The course, lasting one year and open to those with some experience at college, consists of supervised practical work in the garden, as well as demonstrations and occasional lectures. Because of the problem of students’ getting discretionary grants, numbers have now been reduced to six, and all students receive a bursary from the Trust.

The track record of former students is good: many are now assistant curators in botanical gardens, or in charge of gardens overseas - to the slight chagrin of the Trust, which would like to attract a higher proportion into its own gardens.

Threave lacks any form of interpretation, an omission which Duncan Donald, head of gardens at the NTS, hopes soon to rectify. “We’re trialling different methods at the moment,” he says. “We want to make it more of an educational garden in the widest sense, to explain why these things are being done. ”

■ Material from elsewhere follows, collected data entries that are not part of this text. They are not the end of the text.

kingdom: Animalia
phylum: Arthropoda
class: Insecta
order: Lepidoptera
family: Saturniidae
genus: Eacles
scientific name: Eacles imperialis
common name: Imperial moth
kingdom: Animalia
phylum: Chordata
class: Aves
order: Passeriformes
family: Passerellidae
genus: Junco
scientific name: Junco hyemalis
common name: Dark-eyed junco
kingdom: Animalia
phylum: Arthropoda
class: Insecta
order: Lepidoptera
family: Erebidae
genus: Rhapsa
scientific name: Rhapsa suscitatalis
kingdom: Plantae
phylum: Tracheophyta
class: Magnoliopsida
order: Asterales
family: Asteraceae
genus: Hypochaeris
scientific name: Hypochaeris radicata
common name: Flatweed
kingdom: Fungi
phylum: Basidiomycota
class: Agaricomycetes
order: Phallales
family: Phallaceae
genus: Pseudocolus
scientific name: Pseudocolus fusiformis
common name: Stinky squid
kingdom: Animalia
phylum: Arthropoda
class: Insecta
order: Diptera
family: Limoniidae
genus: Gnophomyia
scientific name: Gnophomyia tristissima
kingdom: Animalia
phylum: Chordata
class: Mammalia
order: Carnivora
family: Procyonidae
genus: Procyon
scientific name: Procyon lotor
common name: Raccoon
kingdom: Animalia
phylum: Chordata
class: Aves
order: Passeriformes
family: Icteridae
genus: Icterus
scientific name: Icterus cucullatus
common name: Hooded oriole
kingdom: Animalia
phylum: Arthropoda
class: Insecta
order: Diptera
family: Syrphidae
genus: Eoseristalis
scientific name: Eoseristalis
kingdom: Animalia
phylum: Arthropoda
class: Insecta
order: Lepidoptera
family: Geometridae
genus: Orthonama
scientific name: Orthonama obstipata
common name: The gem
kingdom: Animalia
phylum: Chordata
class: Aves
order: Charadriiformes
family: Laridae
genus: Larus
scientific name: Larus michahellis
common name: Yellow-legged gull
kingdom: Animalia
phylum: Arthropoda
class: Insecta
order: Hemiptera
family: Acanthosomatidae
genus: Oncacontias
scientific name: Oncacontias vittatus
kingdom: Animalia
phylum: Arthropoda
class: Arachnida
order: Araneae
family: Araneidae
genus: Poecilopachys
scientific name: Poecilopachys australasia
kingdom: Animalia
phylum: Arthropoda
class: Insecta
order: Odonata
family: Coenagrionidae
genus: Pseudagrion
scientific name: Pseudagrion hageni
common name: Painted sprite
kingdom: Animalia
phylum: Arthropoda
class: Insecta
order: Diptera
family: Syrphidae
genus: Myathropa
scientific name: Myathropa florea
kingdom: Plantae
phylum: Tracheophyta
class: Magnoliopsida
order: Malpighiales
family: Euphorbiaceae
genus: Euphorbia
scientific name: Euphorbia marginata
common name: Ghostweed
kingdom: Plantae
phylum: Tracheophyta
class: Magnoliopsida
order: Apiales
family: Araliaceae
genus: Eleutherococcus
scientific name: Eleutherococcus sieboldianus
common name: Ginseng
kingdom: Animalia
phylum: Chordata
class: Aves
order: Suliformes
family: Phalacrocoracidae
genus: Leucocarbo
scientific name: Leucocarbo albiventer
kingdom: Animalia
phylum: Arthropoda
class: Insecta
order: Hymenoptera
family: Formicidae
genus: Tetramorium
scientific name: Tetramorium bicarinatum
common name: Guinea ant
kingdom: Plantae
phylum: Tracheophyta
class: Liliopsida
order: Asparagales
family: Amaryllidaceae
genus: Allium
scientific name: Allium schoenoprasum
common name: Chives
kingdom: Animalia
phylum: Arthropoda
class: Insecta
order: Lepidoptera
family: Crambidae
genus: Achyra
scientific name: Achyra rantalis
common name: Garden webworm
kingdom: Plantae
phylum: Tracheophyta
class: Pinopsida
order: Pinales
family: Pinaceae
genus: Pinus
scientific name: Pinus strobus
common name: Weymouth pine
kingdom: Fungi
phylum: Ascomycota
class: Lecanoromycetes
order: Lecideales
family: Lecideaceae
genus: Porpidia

Threave Garden, Castle Douglas DG7 1RX, open all year, daily 9.30 to sunset. Visitor Centre April 1 to October 31, 9.30 to 5.30. Admission Pounds 3. 50, children Pounds 1. NT members free. Gardens of Scotland Open for Charity available from bookshops and from 31 Castle Terrace, Edinburgh EH1 2EL (Pounds 2.50). Gardens of England and Wales Open for Charity from bookshops and Hatchlands Park, East Clandon, Guildford, Surrey GU4 7RT(Pounds 3.50).